Abandoned on Ascension Island. 2,250km from the coast of Brazil. 1,600km from the coast of Africa. 800km away from the nearest island, Saint Helena.
No water. No human contact. No way of escape. Forced to hunt for food and drink the blood and urine of dead sea turtles to stay alive. An average high temperature of 29 degrees Celsius in August. One degree higher in December. 70 percent humidity. Ocean all around, as far as the eye can see.
Six months alone. Dehydrated. On a volcanic desert island with nothing to live for. On the verge of death. Going, going… gone.
The story of sailor Leendert Hasenboch is an excruciating tale of attempted survival. Set ashore on Ascension Island, one of the most remote in the world, as a punishment for sodomy in May 1725, the Dutchman was condemned to extremes of every kind imaginable in order to extend his life, one day at a time.

* _SOURCE INFORMATION_:
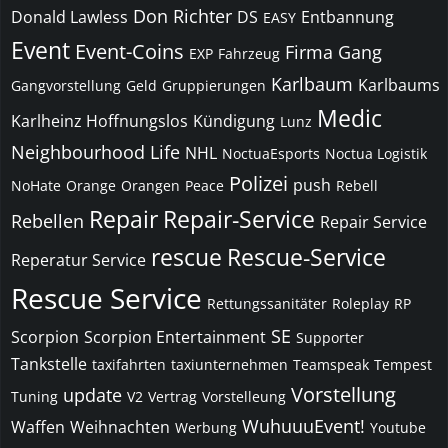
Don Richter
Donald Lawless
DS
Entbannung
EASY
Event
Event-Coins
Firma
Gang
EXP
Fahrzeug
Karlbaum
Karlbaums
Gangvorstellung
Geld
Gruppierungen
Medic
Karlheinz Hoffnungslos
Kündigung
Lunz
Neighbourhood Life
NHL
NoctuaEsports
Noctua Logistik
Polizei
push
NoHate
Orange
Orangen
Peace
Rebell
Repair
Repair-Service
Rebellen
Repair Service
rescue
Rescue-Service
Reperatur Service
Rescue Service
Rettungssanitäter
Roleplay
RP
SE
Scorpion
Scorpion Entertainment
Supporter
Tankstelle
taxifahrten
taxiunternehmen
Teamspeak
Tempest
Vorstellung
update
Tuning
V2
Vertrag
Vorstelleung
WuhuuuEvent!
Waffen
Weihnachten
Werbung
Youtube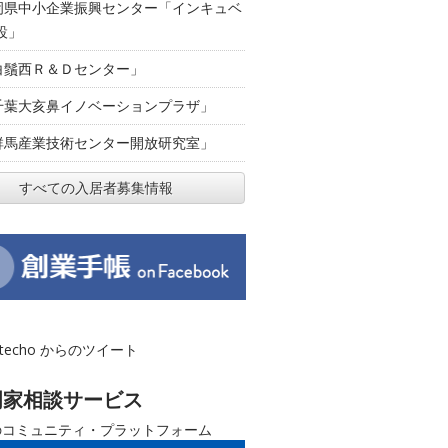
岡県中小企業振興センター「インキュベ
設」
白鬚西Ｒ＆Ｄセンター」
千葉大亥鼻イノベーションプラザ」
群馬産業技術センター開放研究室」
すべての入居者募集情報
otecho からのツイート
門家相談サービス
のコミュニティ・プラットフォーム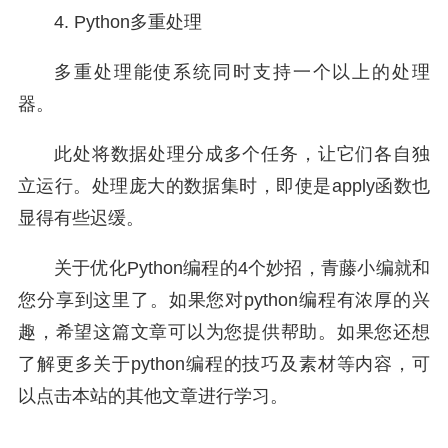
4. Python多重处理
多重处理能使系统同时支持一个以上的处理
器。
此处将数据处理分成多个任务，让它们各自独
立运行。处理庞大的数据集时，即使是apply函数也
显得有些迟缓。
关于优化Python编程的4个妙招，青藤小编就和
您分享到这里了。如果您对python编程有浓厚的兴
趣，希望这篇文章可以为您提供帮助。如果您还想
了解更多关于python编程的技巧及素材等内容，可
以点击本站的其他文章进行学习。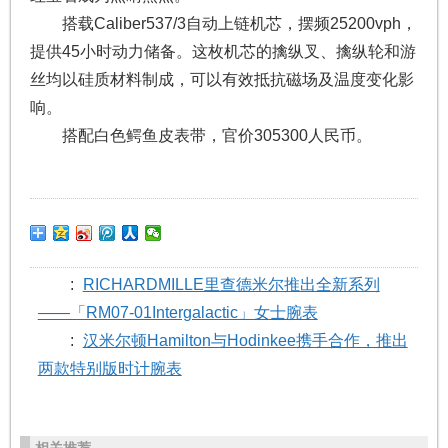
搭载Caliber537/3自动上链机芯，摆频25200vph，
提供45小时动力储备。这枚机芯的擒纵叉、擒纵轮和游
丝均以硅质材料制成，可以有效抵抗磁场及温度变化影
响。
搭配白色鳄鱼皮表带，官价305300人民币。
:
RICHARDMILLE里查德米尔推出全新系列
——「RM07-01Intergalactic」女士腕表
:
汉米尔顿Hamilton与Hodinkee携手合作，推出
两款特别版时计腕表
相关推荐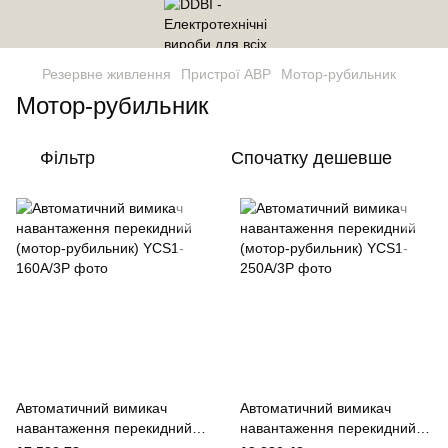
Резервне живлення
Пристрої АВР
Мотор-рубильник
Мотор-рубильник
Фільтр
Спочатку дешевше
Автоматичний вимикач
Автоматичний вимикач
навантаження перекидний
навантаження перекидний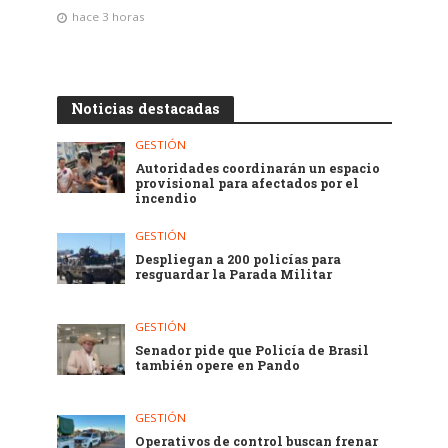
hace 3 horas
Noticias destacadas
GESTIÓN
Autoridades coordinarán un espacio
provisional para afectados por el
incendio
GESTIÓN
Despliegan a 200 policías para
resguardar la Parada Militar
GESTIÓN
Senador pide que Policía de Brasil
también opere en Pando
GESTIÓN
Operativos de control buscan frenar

* _REQUEST_: In the passage about the sailor left on Ascension Island, can you return everything from "The story of" down to "day at a time.", copied word for word?

* _EXERCISE OUTPUT_:
The story of sailor Leendert Hasenboch is an excruciating tale of attempted survival. Set ashore on Ascension Island, one of the most remote in the world, as a punishment for sodomy in May 1725, the Dutchman was condemned to extremes of every kind imaginable in order to extend his life, one day at a time.